Aha!!! Here is the problem! Why would a new API not be backward compatible? The only reason is to accommodate the FSF's insistence that all software be liberated. Not everybody is comfortable w/ liberating their software, but why should a customer who likes their software - or hardware - be punished b'cos of that? Binary blobs are again a win-win situation for both vendor and customers, since the latter gets to use the thing, and former gets to sell it. Why should the former be forced to publish their specs if there are either business or other reasons for not doing it? If a vendor and a customer like a particular solution, who is any third party to dictate whether that solution is good enough or not?
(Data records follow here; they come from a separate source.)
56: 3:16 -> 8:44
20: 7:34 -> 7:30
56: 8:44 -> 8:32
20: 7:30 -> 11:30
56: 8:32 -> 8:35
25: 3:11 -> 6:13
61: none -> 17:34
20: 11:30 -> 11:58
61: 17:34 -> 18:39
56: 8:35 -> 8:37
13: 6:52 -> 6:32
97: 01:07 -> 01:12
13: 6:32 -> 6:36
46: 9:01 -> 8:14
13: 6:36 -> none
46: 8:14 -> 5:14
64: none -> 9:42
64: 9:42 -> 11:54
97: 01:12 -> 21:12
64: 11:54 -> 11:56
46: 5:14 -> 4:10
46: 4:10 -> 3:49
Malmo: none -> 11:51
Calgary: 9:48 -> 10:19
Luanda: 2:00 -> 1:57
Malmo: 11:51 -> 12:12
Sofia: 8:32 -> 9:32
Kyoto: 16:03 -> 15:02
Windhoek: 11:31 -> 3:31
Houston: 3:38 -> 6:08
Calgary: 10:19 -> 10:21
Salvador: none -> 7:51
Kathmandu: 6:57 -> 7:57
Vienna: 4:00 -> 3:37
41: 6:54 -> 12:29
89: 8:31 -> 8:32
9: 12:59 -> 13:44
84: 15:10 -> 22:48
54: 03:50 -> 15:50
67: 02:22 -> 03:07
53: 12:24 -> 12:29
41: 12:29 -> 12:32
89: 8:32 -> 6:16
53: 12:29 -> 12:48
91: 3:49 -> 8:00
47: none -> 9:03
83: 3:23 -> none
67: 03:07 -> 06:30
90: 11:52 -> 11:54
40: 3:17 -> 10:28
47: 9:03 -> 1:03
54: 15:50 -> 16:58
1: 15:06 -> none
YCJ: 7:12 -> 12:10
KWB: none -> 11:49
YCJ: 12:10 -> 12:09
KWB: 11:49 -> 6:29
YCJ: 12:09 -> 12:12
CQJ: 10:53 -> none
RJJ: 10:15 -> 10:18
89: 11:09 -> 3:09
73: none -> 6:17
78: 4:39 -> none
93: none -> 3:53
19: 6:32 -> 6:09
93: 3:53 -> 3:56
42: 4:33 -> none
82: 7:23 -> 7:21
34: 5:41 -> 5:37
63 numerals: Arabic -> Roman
This incompatible by design philosophy is also the reason that old software doesn't work on newer distros. On top of everything, there are several combinations of kernel versions, library versions, compiler versions and the like which make even FOSS tough to work w/, since one can't freely mix and match, due to incompatibilities that already exist. Things like drivers should be a write-once, forget about it deal. It's not that way in Linux. In Windows, the only time there has been a disruption has been when the very base of the OS has changed, like going from Windows ME to Windows 2000, or XP to Vista (since the latter was a migration from a win32 to a win64 OS). Allowing things like blogs also forces some discipline w/ OS makers, and forces them to maintain backwards compatibility.
The FSF is not a live-and-let-live organization - their whole philosophy is about disrupting the businesses of others by encouraging things like boycotts and the like. That's not the deal w/ the OSI. Otherwise, I'd have had no problems w/ them. Maybe the organization should become more independent of RMS, for starters - I wonder whether the rest of their membership are really as fanatical as he is?
From what I understand, Debian wasn't previously a member of OSI, but joined them not too long ago. I guess being tarred by the FSF for not being free enough (by providing separately the option of un-liberated software for those who wanted them) probably made them decide that they're better off w/ an open-source certification as well, in addition to the Debian Free Software Guidelines.
Seems like that would be a good role for the Open Software Initiative.
Software sucks. Open Source sucks less.